When individuals are thinking of drafting a will, how many people, particularly parents, consider addressing child custody issues in their estate plans? In addition to child custody issues, Florida parents who are planning on drafting a will should in earnest consider how their financial assets will be distributed t0 not only the surviving spouse or partner, but also to their child or children.

When preparing a will, it is recommended that a parent explicitly name a guardian to take care of a minor child. However, it is very important to understand that if the child still has a parent who is alive, then naming a guardian in one's will other than the surviving parent does not necessarily mean that the guardian will get custody of the child. In fact, the law generally will always favor a parent, regardless of what's stated in the will.

Nevertheless, if the surviving parent is found unfit to take care of the child, then the guardian is likely to be granted custody.
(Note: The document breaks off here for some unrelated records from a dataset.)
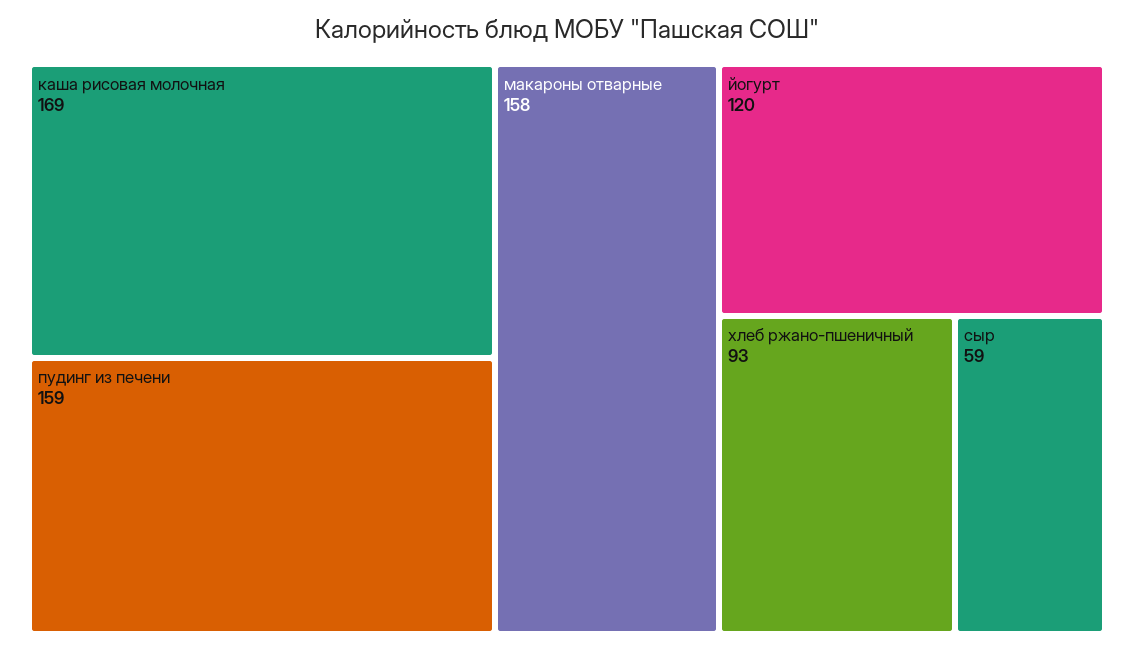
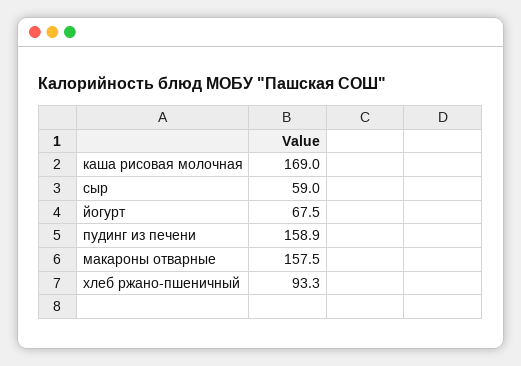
  {
    "каша рисовая молочная": 169,
    "пудинг из печени": 158.9,
    "макароны отварные": 157.5,
-   "йогурт": 120,
+   "йогурт": 67.5,
    "хлеб ржано-пшеничный": 93.3,
    "сыр": 59
  }

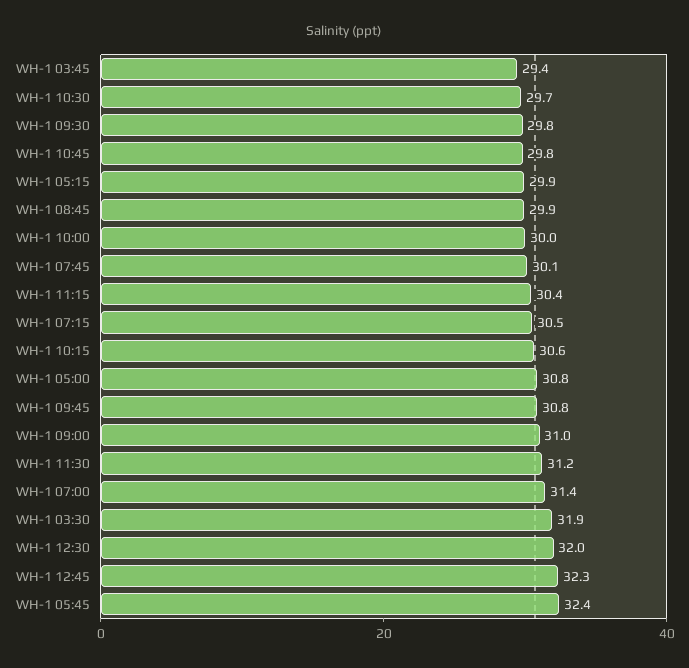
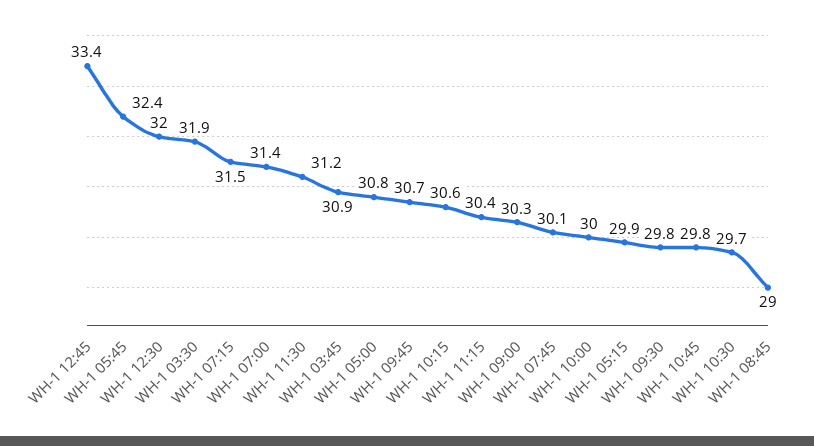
  {
-   "WH-1 03:45": 29.4,
+   "WH-1 03:45": 30.9,
    "WH-1 10:30": 29.7,
    "WH-1 09:30": 29.8,
    "WH-1 10:45": 29.8,
    "WH-1 05:15": 29.9,
-   "WH-1 08:45": 29.9,
+   "WH-1 08:45": 29,
    "WH-1 10:00": 30,
    "WH-1 07:45": 30.1,
    "WH-1 11:15": 30.4,
-   "WH-1 07:15": 30.5,
+   "WH-1 07:15": 31.5,
    "WH-1 10:15": 30.6,
    "WH-1 05:00": 30.8,
-   "WH-1 09:45": 30.8,
+   "WH-1 09:45": 30.7,
-   "WH-1 09:00": 31,
+   "WH-1 09:00": 30.3,
    "WH-1 11:30": 31.2,
    "WH-1 07:00": 31.4,
    "WH-1 03:30": 31.9,
    "WH-1 12:30": 32,
-   "WH-1 12:45": 32.3,
+   "WH-1 12:45": 33.4,
    "WH-1 05:45": 32.4
  }

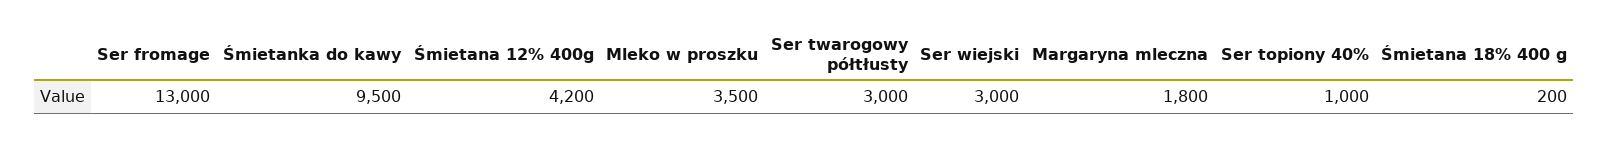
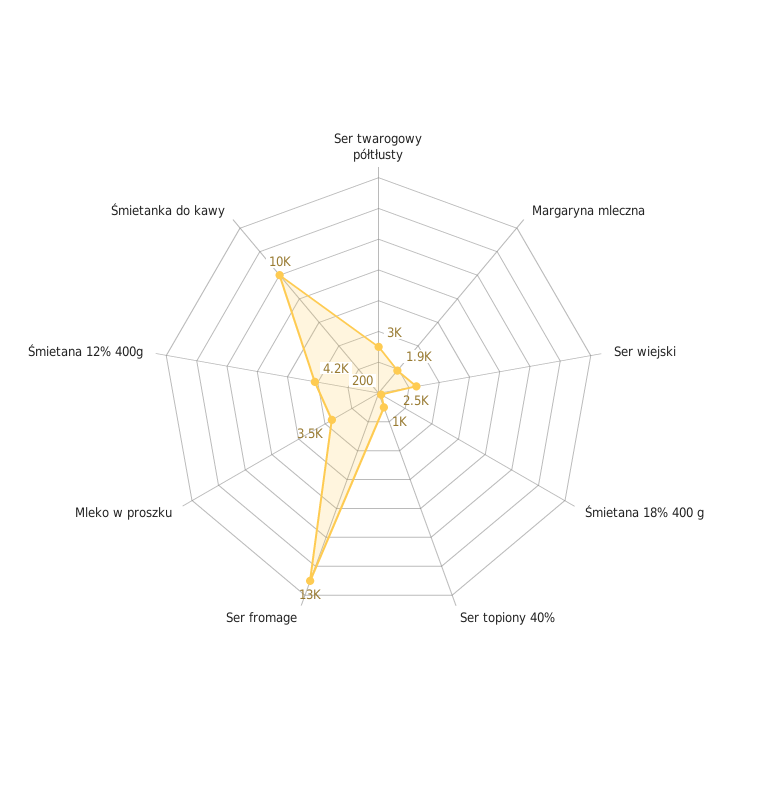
  {
    "Ser fromage": 13000,
-   "Śmietanka do kawy": 9500,
+   "Śmietanka do kawy": 10000,
    "Śmietana 12% 400g": 4200,
    "Mleko w proszku": 3500,
    "Ser twarogowy półtłusty": 3000,
-   "Ser wiejski": 3000,
+   "Ser wiejski": 2500,
-   "Margaryna mleczna": 1800,
+   "Margaryna mleczna": 1900,
    "Ser topiony 40%": 1000,
    "Śmietana 18% 400 g": 200
  }

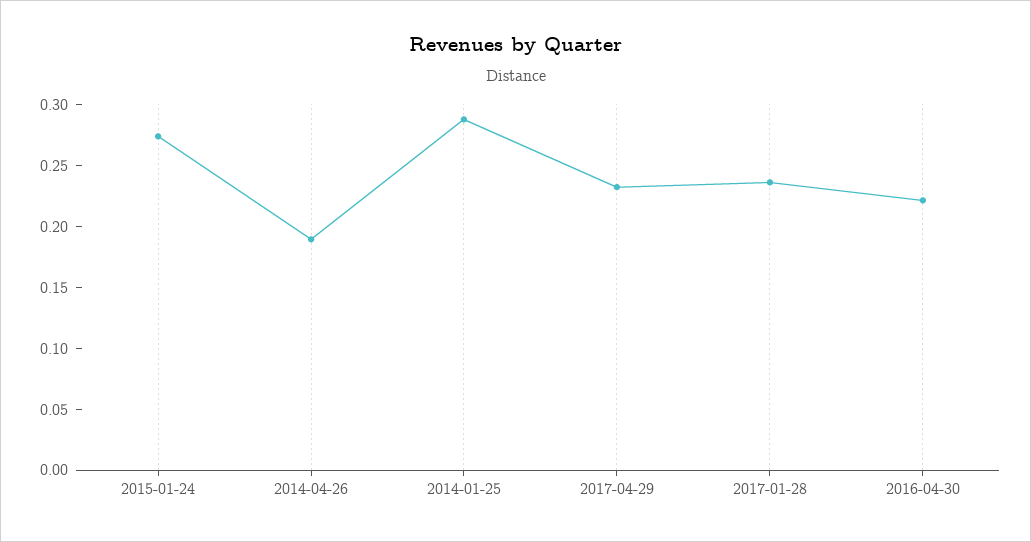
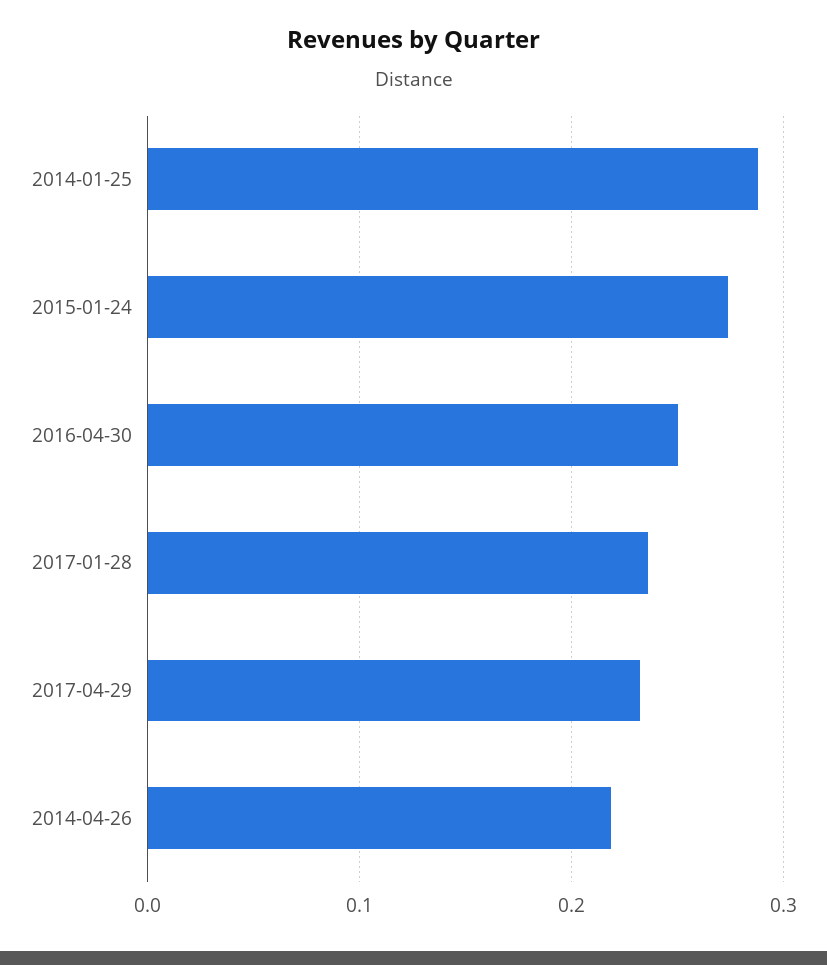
  {
    "2015-01-24": 0.27,
-   "2014-04-26": 0.19,
+   "2014-04-26": 0.22,
    "2014-01-25": 0.29,
    "2017-04-29": 0.23,
    "2017-01-28": 0.24,
-   "2016-04-30": 0.22
+   "2016-04-30": 0.25
  }

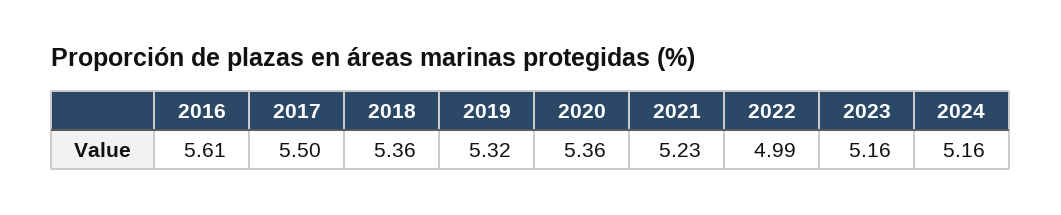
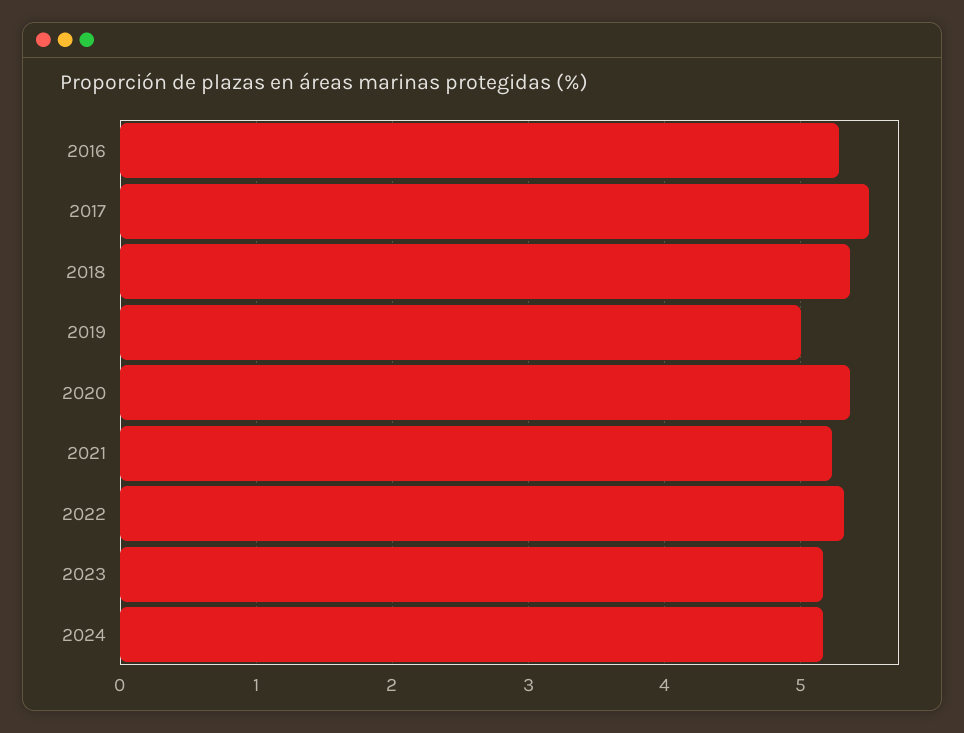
  {
-   "2016": 5.61,
+   "2016": 5.3,
    "2017": 5.5,
    "2018": 5.36,
-   "2019": 5.32,
+   "2019": 5,
    "2020": 5.36,
    "2021": 5.23,
-   "2022": 4.99,
+   "2022": 5.3,
    "2023": 5.16,
    "2024": 5.16
  }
The guardian will have the authority to manage any estate, trust or assets that one bequeaths to his or her child until they reach the age of 18 and are legally able to manage it themselves.

In a will, one also can create a trust; however, one may choose to not fully fund the trust during his or lifetime. When drawing up a will, one can allocate the assets to be transferred to the trust after the parent has passed away. In doing so, the probate court will have to be involved. Since wills and any probate filings are in the public record, details of the assets type and value can be looked up by any person. If privacy is a concern, then one may want to consider having any estate, money and assets that are intended to be passed along to their children to be placed in a trust prior to death. This creates what is called a fully funded trust.

Most importantly, it is always a good idea to revise one's will as time passes. Tax and inheritance laws change, as well the individual's assets and net worth, which may, in turn, impact the individual's wishes or strategies to safeguard assets from probate and taxes.